As all the commission members lived in Paris or its suburbs, it seems likely they did meet together to carry out their work for the French Academy. Regrettably, there was no fly on the wall of their committee room. In any event, there appears to have been no Prix Bordin awarded that cycle for someone's success in satisfying the commission's challenge.

As for the issue of Fizeau's ownership of the concept of measuring stellar diameters interferometrically, the matter was settled by Paris Observatory astronomer James Lequeux and described in his 2014 book Hippolyte Fizeau, Physicien de la lumière (Lequeux 2014a). Lequeux discovered Firzeau's original working notes that had been donated by his family to the Museum of Urban and Social History of Suresnes, France and to the archives of the French Academy of Sciences. These document clearly show that since 1851 June 22—smack in the middle of his most productive years—Fizeau had realized that the apparent diameter of a star could be measured by interferometry (Lequeux 2014b). But, he would leave that task to others. What better way to encourage someone to action, when the opportunity arose, than baiting a cash prize with stellar interferometry?

## Task instructions
[a] Do these statements agree with the passage on Fizeau? For each, answer yes or no and quote the words that decide it.
(i) All the commission members lived in Paris or its suburbs.
(ii) A Prix Bordin was awarded that cycle for meeting the commission's challenge.
(iii) Lequeux described his finding in a 2014 book about Fizeau.
[b] Please answer these questions from the passage on Fizeau, one per line:
(i) Where did the commission members live?
(ii) At which observatory was James Lequeux an astronomer?
(iii) Since what date had Fizeau realized that a star's apparent diameter could be measured by interferometry?
[c] List every institution named in the passage on Fizeau, using the same wording as the passage.

## The data
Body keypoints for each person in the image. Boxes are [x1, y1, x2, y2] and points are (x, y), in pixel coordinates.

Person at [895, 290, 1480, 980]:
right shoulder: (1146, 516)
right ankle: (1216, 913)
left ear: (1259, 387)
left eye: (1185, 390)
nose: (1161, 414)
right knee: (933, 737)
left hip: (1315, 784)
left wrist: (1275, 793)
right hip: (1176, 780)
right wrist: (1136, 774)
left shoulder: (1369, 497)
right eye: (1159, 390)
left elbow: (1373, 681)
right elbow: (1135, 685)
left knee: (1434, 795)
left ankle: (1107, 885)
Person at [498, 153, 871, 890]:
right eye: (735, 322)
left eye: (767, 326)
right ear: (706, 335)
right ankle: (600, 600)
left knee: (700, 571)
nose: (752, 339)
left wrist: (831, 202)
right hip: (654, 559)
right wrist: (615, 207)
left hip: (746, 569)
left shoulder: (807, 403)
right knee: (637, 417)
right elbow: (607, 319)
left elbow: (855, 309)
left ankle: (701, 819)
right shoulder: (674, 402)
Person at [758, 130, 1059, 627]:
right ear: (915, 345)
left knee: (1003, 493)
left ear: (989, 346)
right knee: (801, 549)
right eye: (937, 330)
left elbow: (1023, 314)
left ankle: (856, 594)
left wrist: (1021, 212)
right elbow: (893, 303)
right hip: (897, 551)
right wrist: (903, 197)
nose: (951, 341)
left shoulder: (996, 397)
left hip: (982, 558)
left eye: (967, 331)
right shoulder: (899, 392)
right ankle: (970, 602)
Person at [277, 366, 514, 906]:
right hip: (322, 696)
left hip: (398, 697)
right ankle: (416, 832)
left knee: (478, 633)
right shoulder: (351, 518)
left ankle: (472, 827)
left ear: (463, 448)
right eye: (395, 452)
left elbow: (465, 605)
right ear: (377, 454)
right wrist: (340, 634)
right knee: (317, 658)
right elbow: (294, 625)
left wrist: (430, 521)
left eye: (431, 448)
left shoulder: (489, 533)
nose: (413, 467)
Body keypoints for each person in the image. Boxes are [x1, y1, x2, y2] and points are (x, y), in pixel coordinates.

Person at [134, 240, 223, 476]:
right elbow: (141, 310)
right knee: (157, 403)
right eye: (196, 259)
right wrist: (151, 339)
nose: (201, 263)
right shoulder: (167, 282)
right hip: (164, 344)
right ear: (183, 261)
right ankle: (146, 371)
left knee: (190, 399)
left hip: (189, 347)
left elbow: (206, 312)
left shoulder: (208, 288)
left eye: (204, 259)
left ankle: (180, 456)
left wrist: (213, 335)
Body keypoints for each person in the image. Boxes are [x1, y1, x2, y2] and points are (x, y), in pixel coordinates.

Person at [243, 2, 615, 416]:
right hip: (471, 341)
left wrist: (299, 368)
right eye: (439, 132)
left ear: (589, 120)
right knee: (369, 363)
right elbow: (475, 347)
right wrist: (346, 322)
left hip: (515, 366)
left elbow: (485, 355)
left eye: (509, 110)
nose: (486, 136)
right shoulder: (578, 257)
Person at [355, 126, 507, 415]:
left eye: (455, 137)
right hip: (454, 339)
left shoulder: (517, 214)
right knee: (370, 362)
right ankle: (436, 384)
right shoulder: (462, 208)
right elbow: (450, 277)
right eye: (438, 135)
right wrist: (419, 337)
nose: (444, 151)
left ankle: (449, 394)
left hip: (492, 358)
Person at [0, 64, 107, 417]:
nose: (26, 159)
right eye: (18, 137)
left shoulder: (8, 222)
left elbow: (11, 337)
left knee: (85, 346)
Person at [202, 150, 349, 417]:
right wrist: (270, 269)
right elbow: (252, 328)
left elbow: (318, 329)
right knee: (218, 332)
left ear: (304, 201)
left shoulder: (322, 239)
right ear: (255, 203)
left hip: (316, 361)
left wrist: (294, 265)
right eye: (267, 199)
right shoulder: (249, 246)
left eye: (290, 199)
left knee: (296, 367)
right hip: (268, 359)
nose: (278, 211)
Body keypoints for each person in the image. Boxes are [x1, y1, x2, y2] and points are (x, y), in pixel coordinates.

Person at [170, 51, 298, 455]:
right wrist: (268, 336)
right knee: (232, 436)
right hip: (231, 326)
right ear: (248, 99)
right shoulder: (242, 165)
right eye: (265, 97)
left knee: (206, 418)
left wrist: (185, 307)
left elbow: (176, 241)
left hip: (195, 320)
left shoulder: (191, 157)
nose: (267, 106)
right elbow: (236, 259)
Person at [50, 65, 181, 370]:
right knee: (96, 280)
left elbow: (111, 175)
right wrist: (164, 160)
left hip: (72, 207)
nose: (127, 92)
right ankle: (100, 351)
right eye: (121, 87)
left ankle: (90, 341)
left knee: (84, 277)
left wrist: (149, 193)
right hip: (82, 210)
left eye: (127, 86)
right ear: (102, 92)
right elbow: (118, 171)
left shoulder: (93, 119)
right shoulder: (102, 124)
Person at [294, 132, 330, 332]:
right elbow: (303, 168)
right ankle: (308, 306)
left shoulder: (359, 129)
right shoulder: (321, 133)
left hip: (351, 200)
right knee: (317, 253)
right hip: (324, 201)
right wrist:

## Outputs in order
[a]
(i) Yes: "As all the commission members lived in Paris or its suburbs"
(ii) No: "there appears to have been no Prix Bordin awarded that cycle"
(iii) Yes: "described in his 2014 book Hippolyte Fizeau, Physicien de la lumière"

[b]
(i) In Paris or its suburbs
(ii) Paris Observatory
(iii) 1851 June 22

[c]
French Academy
Paris Observatory
Museum of Urban and Social History of Suresnes
French Academy of Sciences